┌────────
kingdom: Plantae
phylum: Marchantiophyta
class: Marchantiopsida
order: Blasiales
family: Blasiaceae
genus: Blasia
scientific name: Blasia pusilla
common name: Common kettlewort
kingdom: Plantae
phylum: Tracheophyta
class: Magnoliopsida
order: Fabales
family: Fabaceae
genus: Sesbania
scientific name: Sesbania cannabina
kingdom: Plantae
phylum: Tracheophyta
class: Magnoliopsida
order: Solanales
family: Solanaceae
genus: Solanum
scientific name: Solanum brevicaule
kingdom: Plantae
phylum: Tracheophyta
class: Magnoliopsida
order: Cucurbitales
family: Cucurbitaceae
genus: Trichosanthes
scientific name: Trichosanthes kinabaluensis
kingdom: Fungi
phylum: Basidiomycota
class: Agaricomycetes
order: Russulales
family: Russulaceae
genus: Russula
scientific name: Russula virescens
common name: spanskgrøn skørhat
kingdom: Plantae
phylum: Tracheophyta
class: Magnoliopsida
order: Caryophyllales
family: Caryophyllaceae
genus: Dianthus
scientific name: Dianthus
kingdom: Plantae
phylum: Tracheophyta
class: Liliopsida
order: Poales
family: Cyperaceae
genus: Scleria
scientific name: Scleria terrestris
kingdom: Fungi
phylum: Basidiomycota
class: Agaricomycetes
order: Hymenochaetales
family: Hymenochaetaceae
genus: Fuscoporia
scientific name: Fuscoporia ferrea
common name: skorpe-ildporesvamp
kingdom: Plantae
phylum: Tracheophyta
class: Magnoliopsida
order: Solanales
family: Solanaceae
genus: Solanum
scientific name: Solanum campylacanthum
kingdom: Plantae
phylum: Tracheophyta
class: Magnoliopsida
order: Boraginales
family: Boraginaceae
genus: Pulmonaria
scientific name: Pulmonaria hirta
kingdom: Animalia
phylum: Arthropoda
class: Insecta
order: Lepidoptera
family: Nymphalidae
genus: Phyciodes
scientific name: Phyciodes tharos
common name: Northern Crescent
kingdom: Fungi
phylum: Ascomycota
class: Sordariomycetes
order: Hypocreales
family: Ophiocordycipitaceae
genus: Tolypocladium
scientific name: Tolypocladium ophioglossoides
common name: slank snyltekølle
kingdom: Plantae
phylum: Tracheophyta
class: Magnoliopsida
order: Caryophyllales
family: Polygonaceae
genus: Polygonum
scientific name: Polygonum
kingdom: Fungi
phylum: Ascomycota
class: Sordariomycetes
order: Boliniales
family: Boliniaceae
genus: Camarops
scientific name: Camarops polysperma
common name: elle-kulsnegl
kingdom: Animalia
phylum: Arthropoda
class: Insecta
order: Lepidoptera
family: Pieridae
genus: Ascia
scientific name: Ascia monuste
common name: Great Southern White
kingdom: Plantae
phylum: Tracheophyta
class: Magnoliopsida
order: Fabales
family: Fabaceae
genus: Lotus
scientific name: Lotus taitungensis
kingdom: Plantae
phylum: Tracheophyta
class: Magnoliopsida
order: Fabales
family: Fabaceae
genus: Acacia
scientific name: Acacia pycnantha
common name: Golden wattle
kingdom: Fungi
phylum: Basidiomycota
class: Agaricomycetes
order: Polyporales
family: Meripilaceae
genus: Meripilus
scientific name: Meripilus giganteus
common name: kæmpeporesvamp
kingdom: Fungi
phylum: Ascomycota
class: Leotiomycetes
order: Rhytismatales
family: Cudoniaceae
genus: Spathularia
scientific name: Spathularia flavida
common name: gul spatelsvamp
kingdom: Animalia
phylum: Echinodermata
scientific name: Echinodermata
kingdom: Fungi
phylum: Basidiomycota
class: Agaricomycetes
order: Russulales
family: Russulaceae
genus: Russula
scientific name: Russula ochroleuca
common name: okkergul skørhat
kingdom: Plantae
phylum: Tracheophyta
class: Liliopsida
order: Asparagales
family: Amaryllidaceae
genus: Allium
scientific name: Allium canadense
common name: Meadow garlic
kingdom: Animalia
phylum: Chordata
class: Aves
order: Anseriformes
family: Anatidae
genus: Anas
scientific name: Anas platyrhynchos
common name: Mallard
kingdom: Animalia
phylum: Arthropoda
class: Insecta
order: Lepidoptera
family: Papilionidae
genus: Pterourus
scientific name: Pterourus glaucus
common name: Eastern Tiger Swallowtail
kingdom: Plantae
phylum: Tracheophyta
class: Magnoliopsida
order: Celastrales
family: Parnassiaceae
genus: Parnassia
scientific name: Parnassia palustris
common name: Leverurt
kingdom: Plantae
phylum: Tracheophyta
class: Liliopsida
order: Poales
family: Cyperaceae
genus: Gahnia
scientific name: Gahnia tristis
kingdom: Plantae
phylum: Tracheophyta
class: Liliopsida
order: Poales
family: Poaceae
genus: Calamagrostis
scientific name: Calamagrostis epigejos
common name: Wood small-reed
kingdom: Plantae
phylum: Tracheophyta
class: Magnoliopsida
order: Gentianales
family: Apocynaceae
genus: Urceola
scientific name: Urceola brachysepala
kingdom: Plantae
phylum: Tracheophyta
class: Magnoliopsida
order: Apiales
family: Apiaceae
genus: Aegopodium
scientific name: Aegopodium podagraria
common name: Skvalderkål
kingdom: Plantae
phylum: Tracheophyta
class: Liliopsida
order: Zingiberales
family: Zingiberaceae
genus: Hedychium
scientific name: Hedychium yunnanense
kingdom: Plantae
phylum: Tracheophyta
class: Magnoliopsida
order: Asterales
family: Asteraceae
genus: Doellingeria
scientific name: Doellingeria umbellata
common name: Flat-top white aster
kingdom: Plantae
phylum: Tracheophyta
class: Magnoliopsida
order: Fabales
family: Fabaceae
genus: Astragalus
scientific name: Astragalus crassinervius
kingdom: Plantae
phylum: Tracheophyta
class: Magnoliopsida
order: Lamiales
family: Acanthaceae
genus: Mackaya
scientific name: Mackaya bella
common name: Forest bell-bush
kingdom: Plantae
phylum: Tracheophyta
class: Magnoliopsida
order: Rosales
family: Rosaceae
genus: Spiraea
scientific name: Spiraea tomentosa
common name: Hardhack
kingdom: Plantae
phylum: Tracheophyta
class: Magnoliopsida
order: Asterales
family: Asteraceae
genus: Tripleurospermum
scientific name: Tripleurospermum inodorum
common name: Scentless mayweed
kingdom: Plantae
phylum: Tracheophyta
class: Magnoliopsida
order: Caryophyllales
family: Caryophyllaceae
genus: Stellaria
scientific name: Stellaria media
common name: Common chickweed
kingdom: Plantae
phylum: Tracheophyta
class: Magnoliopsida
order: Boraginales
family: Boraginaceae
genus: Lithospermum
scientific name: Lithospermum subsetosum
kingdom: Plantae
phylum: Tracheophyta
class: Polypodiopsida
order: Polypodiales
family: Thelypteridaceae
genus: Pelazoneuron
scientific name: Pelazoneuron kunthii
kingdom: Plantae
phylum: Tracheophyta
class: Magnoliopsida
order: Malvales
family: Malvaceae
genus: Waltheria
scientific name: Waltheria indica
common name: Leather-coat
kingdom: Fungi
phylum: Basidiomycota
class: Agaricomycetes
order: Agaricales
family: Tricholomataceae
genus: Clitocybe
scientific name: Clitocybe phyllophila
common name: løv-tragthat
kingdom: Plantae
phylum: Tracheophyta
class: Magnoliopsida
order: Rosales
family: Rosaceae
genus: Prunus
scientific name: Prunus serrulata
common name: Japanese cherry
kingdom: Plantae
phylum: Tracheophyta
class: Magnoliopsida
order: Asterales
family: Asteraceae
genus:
└────────
— JOB —
Lay out the data above as a Markdown table with the columns "Row" and "Line," covering only the part that opens with the first line and closes with the line containing "scientific name: Trichosanthes kinabaluensis", both ends included. Number each row and leave out blank lines.

— RESPONSE TO THE TASK —
| Row | Line |
|---|---|
| 1 | kingdom: Plantae |
| 2 | phylum: Marchantiophyta |
| 3 | class: Marchantiopsida |
| 4 | order: Blasiales |
| 5 | family: Blasiaceae |
| 6 | genus: Blasia |
| 7 | scientific name: Blasia pusilla |
| 8 | common name: Common kettlewort |
| 9 | kingdom: Plantae |
| 10 | phylum: Tracheophyta |
| 11 | class: Magnoliopsida |
| 12 | order: Fabales |
| 13 | family: Fabaceae |
| 14 | genus: Sesbania |
| 15 | scientific name: Sesbania cannabina |
| 16 | kingdom: Plantae |
| 17 | phylum: Tracheophyta |
| 18 | class: Magnoliopsida |
| 19 | order: Solanales |
| 20 | family: Solanaceae |
| 21 | genus: Solanum |
| 22 | scientific name: Solanum brevicaule |
| 23 | kingdom: Plantae |
| 24 | phylum: Tracheophyta |
| 25 | class: Magnoliopsida |
| 26 | order: Cucurbitales |
| 27 | family: Cucurbitaceae |
| 28 | genus: Trichosanthes |
| 29 | scientific name: Trichosanthes kinabaluensis |